**WORK TO COMPLETE:**
Can you render every line of text in the data entries below as a JSON list of strings, one string per line, skipping blank lines and leaving out the picture markers?

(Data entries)
· · · · ·
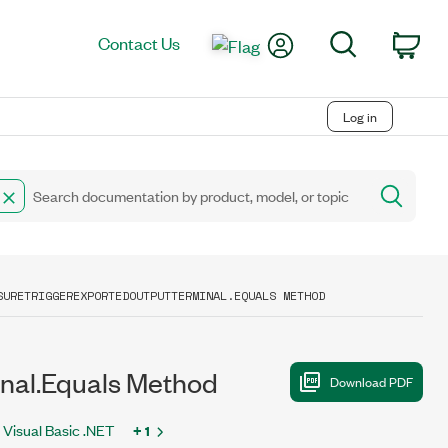
My Account
Search
Contact Us
Car
Log in
SURETRIGGEREXPORTEDOUTPUTTERMINAL.EQUALS METHOD
al.Equals Method
Visual Basic .NET
+ 1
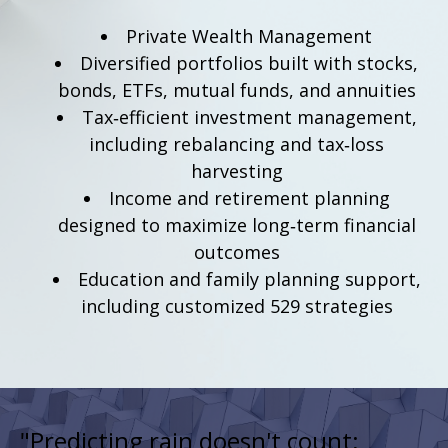
Private Wealth Management
Diversified portfolios built with stocks,
bonds, ETFs, mutual funds, and annuities
Tax‑efficient investment management,
including rebalancing and tax‑loss
harvesting
Income and retirement planning
designed to maximize long‑term financial
outcomes
Education and family planning support,
including customized 529 strategies
"Predicting rain doesn't count;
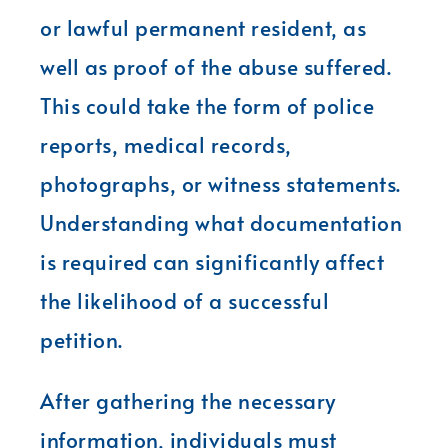
or lawful permanent resident, as
well as proof of the abuse suffered.
This could take the form of police
reports, medical records,
photographs, or witness statements.
Understanding what documentation
is required can significantly affect
the likelihood of a successful
petition.
After gathering the necessary
information, individuals must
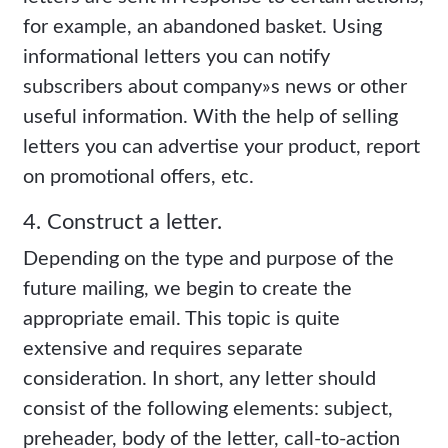
for example, an abandoned basket. Using
informational letters you can notify
subscribers about company»s news or other
useful information. With the help of selling
letters you can advertise your product, report
on promotional offers, etc.
4. Construct a letter.
Depending on the type and purpose of the
future mailing, we begin to create the
appropriate email. This topic is quite
extensive and requires separate
consideration. In short, any letter should
consist of the following elements: subject,
preheader, body of the letter, call-to-action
· · · · ·
**RESPONSE FOR THIS EXERCISE:**
[
  "My Account",
  "Search",
  "Contact Us",
  "Car",
  "Log in",
  "SURETRIGGEREXPORTEDOUTPUTTERMINAL.EQUALS METHOD",
  "al.Equals Method",
  "Visual Basic .NET",
  "+ 1",
  "Private Wealth Management",
  "Diversified portfolios built with stocks,",
  "bonds, ETFs, mutual funds, and annuities",
  "Tax‑efficient investment management,",
  "including rebalancing and tax‑loss",
  "harvesting",
  "Income and retirement planning",
  "designed to maximize long‑term financial",
  "outcomes",
  "Education and family planning support,",
  "including customized 529 strategies",
  "\"Predicting rain doesn't count;",
  "or lawful permanent resident, as",
  "well as proof of the abuse suffered.",
  "This could take the form of police",
  "reports, medical records,",
  "photographs, or witness statements.",
  "Understanding what documentation",
  "is required can significantly affect",
  "the likelihood of a successful",
  "petition.",
  "After gathering the necessary",
  "information, individuals must",
  "for example, an abandoned basket. Using",
  "informational letters you can notify",
  "subscribers about company»s news or other",
  "useful information. With the help of selling",
  "letters you can advertise your product, report",
  "on promotional offers, etc.",
  "4. Construct a letter.",
  "Depending on the type and purpose of the",
  "future mailing, we begin to create the",
  "appropriate email. This topic is quite",
  "extensive and requires separate",
  "consideration. In short, any letter should",
  "consist of the following elements: subject,",
  "preheader, body of the letter, call-to-action"
]